[Plain-text document sources]
+ + + + +
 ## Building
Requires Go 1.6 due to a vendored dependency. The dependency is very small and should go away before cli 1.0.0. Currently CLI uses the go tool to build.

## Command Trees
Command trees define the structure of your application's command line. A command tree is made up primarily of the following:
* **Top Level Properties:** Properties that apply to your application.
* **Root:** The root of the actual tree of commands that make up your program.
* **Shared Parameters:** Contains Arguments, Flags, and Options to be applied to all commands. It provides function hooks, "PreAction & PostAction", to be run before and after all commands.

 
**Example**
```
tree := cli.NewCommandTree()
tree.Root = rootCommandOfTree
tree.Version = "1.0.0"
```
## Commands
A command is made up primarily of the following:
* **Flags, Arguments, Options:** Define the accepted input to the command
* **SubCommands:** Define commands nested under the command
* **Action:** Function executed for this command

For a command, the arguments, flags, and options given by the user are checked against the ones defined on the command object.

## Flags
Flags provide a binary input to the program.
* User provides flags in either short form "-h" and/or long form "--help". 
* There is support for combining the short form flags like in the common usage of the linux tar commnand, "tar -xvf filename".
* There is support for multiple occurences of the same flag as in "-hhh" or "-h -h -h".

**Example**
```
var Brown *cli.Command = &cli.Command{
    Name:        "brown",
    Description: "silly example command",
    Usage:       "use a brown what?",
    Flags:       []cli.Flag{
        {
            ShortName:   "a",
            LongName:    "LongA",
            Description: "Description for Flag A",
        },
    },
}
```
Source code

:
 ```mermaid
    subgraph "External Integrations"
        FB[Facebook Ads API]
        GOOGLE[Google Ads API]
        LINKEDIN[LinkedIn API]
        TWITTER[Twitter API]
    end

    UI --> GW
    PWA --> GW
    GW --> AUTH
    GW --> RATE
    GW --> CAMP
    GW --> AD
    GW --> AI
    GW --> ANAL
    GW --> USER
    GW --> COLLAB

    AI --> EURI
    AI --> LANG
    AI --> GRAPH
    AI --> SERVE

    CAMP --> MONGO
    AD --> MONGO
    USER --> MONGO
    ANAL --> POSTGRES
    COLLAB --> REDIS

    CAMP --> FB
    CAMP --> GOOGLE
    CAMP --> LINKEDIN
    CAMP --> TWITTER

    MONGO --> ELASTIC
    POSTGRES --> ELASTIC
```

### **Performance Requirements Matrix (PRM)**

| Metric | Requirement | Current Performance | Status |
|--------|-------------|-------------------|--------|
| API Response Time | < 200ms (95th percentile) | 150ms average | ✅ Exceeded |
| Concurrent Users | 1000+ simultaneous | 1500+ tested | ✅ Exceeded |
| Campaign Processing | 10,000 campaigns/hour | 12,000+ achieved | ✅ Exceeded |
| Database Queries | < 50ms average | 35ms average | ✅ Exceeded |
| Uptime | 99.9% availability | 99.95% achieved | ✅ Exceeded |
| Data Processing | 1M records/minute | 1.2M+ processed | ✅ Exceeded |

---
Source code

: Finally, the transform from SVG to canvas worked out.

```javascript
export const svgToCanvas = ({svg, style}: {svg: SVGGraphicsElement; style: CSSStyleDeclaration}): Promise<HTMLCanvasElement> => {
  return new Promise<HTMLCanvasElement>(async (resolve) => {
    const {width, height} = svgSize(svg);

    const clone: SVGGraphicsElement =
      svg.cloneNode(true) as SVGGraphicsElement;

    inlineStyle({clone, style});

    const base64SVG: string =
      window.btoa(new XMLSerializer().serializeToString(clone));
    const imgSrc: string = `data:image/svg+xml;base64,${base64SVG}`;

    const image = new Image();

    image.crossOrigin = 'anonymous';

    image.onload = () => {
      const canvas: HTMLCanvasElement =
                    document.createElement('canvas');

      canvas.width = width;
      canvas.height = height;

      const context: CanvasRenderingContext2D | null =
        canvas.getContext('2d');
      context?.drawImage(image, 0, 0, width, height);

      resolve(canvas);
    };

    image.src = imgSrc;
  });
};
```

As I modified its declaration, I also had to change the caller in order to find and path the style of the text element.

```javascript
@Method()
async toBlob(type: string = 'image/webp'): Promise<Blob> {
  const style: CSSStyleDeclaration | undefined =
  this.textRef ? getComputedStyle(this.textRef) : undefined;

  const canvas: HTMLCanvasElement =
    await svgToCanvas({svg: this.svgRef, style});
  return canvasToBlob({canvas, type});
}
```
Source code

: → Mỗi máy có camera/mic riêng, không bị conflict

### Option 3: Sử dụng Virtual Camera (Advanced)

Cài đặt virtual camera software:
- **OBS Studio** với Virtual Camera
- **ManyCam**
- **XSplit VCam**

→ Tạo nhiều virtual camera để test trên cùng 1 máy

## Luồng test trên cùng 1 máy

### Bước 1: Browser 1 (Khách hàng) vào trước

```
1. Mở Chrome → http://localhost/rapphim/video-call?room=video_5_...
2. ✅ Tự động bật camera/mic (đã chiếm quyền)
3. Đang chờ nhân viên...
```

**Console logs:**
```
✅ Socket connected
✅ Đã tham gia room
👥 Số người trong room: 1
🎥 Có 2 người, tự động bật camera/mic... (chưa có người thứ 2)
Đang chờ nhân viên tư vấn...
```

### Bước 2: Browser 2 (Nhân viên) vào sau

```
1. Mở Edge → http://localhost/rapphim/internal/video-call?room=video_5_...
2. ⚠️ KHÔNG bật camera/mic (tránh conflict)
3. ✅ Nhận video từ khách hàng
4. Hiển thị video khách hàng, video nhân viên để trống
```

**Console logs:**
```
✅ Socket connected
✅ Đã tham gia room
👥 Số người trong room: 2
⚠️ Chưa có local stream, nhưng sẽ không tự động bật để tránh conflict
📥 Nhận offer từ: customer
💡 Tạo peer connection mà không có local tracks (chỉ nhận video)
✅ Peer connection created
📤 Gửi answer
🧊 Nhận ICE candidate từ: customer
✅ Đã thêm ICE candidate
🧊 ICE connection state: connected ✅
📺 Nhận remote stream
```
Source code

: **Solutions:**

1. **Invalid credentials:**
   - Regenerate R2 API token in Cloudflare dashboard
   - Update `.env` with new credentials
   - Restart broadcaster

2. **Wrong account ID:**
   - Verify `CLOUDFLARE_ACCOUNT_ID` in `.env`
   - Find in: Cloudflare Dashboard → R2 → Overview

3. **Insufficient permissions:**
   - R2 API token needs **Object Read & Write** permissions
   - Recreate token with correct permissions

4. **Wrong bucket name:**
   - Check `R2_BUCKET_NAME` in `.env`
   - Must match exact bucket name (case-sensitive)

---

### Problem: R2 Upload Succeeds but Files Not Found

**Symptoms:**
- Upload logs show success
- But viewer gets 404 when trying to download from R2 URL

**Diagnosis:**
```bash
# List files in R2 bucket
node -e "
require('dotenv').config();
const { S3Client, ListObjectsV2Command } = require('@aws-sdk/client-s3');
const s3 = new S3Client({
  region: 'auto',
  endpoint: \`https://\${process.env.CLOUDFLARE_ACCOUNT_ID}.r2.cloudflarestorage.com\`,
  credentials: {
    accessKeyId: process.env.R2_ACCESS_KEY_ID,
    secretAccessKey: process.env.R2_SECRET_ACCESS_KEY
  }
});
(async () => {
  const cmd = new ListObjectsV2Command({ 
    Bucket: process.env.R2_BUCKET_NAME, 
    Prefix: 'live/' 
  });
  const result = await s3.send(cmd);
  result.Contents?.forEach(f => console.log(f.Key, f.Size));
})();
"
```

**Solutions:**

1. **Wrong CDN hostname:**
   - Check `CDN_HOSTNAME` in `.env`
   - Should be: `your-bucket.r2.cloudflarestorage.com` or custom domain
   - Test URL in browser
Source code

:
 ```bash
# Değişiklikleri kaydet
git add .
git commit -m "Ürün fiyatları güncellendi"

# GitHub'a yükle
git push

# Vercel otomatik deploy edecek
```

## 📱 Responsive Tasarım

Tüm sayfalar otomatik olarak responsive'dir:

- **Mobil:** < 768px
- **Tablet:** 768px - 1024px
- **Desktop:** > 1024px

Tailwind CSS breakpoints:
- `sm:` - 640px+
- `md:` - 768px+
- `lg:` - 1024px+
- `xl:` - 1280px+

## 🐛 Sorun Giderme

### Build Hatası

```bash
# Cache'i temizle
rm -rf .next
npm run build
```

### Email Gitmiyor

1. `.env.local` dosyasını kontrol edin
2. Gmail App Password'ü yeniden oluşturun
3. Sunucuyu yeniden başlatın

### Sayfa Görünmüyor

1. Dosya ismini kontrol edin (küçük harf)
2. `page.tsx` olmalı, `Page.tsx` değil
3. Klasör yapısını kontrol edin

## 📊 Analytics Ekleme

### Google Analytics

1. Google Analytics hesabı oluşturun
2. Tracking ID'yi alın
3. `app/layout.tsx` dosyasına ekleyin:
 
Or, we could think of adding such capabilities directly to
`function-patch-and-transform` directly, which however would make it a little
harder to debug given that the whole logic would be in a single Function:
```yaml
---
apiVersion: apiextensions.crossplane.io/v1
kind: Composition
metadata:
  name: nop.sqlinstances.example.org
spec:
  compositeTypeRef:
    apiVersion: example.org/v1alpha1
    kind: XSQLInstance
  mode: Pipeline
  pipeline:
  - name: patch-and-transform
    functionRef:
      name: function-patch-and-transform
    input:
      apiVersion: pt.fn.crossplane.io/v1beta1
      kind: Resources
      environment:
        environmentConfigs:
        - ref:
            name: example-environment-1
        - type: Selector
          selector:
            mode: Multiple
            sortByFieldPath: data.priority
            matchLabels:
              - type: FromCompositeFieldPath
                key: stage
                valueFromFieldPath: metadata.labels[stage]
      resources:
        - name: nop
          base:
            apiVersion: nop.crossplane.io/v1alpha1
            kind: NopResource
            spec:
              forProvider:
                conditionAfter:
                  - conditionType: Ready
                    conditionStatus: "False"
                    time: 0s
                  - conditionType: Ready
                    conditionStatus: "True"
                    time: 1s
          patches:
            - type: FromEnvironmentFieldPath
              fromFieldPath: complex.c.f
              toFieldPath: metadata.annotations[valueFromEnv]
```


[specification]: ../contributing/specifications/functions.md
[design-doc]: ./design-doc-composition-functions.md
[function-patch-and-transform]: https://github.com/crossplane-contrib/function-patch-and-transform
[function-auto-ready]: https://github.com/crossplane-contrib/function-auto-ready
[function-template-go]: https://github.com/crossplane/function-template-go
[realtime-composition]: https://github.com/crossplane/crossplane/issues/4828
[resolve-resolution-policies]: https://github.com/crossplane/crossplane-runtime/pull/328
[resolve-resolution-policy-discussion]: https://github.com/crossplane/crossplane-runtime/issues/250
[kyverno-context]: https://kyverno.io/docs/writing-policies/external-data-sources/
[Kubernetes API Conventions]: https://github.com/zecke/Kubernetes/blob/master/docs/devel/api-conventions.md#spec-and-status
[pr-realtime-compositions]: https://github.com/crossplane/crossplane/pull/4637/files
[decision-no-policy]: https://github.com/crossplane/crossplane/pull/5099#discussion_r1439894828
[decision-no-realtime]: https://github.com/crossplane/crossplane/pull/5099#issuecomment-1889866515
+ + + + +
_Required work_
Starting with the first line of the entries, transcribe every line up to and including the one with "for this command".

_Written reply_
 ## Building
Requires Go 1.6 due to a vendored dependency. The dependency is very small and should go away before cli 1.0.0. Currently CLI uses the go tool to build.

## Command Trees
Command trees define the structure of your application's command line. A command tree is made up primarily of the following:
* **Top Level Properties:** Properties that apply to your application.
* **Root:** The root of the actual tree of commands that make up your program.
* **Shared Parameters:** Contains Arguments, Flags, and Options to be applied to all commands. It provides function hooks, "PreAction & PostAction", to be run before and after all commands.

 
**Example**
```
tree := cli.NewCommandTree()
tree.Root = rootCommandOfTree
tree.Version = "1.0.0"
```
## Commands
A command is made up primarily of the following:
* **Flags, Arguments, Options:** Define the accepted input to the command
* **SubCommands:** Define commands nested under the command
* **Action:** Function executed for this command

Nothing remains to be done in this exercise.